__Task directions__. All the records that follow need to be reproduced exactly. Omit the images.

__Extracted records__.
Segment Open
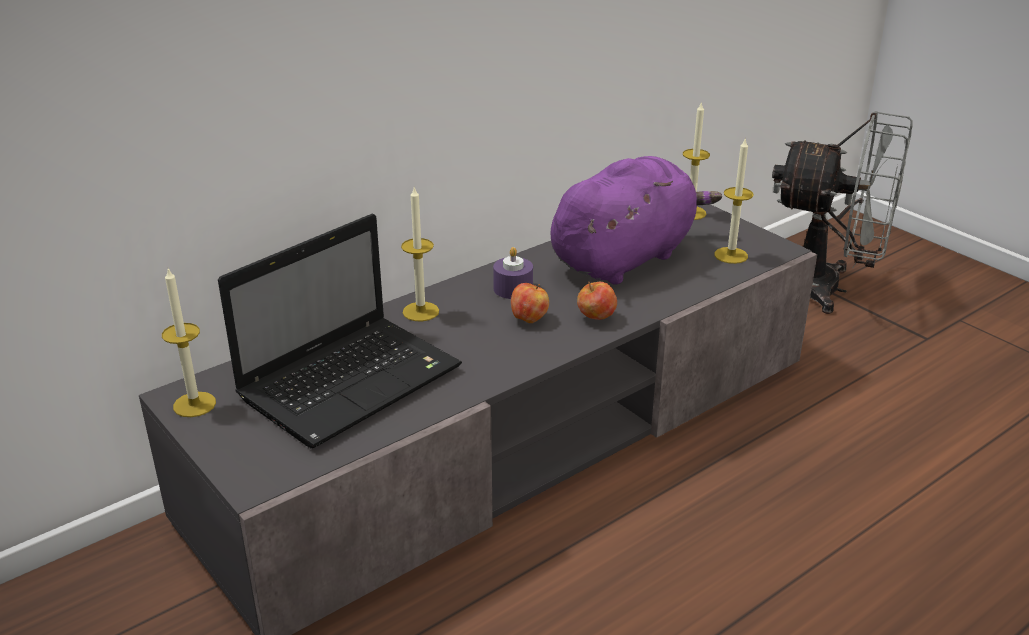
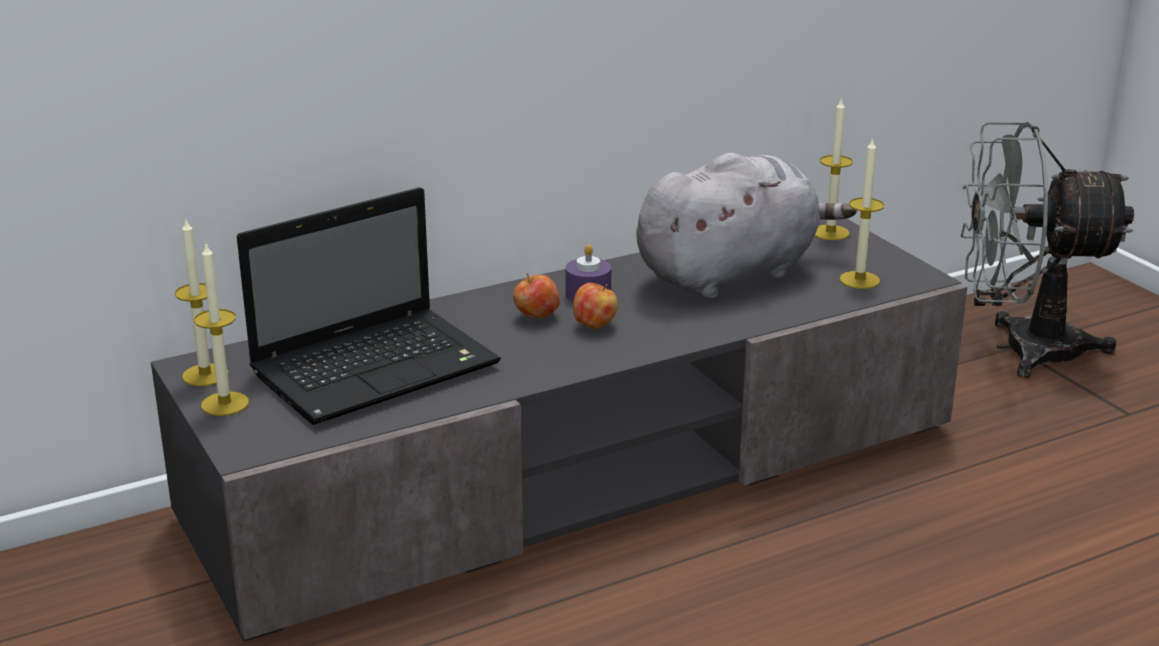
camera: 10 degrees right, 5 degrees down
(421, 311) = (475, 308): candle -> candle (225, 404)
(596, 318) = (672, 330): apple -> apple (536, 317)
(625, 258) = (732, 273): purple plush toy -> grey plush toy
(827, 289) = (1020, 349): grey fan -> grey fan turned 150 degrees clockwise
Segment Closed
__Reply to the exercise__.
camera: 10 degrees right, 5 degrees down
(421, 311) = (475, 308): candle -> candle (225, 404)
(596, 318) = (672, 330): apple -> apple (536, 317)
(625, 258) = (732, 273): purple plush toy -> grey plush toy
(827, 289) = (1020, 349): grey fan -> grey fan turned 150 degrees clockwise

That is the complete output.